El Prefecto del Distrito de Mina, Guerrero, Julio M. Vélez, tiene encima otra acusación por arbitrario.

D. Carlos León, honrado vecino de Coyuca de Catalán, se hallaba departiendo amigablemente con D. Luis Bedolla, cuando fue rodeado intempestivamente por varios gendarmes que, de orden del Prefecto, pretendieron reducirlo a prisión. Como el Sr. León considerase injustificado el procedimiento, toda vez que no se les mostraba la orden escrita que motivara el procedimiento, entró precipitadamente a su casa, de donde, contra las protestas del ofendido, y a los ruegos de su familia, y después de que el cabo Perfecto Beltrán le dio un golpe en la cara con el cañón de su pistola, fue sacado el Sr. León, amenazándosele con matarlo si se resistía. Ante la prisión brutal de los desalmados esbirros de Vélez y las súplicas de la familia, el Sr. León cedió y fue conducido a la Cárcel.

El Sr. León ha deseado no permanecer impasible ante este atropello, que debe sumarse a otros muchos que son el regocijo del Prefecto Vélez, y ha presentado una juiciosa y enérgica acusación, contra el mal funcionario aludido, ante el Supremo Tribunal de Justicia del Estado.

Si el Sr.
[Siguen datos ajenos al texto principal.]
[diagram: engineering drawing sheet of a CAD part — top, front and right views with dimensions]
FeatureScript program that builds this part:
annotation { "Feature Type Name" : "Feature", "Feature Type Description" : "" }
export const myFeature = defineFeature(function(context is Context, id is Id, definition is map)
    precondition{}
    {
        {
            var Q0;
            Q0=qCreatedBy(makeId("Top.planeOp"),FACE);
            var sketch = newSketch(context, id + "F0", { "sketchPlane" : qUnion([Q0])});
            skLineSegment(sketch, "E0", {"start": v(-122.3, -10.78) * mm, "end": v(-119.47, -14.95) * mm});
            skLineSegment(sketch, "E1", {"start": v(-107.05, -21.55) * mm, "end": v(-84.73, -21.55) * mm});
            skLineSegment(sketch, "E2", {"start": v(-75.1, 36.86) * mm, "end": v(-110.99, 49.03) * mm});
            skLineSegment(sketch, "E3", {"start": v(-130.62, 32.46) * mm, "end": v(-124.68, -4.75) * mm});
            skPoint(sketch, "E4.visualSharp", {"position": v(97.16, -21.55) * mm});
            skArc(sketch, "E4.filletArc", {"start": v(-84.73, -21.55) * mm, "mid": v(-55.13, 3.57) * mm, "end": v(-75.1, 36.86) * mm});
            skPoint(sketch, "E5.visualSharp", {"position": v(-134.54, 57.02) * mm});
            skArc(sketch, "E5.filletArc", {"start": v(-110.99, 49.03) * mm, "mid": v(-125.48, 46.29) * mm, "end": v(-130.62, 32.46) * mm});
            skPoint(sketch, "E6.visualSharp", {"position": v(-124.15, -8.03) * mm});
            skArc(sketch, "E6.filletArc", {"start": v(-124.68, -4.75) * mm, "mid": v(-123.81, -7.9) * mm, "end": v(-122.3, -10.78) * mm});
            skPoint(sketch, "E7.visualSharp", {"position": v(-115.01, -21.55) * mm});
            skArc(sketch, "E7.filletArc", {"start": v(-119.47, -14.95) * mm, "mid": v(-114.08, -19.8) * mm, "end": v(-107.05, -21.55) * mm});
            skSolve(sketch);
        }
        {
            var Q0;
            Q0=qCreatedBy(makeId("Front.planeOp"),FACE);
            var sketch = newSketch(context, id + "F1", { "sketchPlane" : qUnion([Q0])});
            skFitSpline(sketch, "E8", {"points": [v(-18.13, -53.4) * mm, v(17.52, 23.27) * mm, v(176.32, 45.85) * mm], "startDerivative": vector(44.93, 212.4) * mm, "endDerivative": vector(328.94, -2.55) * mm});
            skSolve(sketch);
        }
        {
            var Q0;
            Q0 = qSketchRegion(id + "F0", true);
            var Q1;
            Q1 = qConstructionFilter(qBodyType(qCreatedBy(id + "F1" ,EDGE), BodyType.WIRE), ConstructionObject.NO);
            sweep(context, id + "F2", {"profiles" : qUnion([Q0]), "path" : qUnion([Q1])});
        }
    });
Mora tiene buena voluntad de Gobernar y desea proceder con rectitud y Justicia, debe hacer que ese Prefecto sea escarmentado, o por lo menos destituirlo de un empleo que no encaja ni en sus facultades, ni en su carácter impetuoso y molesto. Será este un bello ejemplo para tantas otras autoridades políticas que confunden su empleo con el de un capataz de presidio.

Por nuestra parte, enviamos al Sr. León nuestras calurosas felicitaciones por su proceder enérgico. Repetimos y repetiremos siempre: para destruir esos elementos nocivos que se llaman Jefes Políticos, es forzoso acudir al juicio de responsabilidad acusándolos enérgicamente y arrojar su nombre a la vergüenza pública para escarmiento de arbitrarios.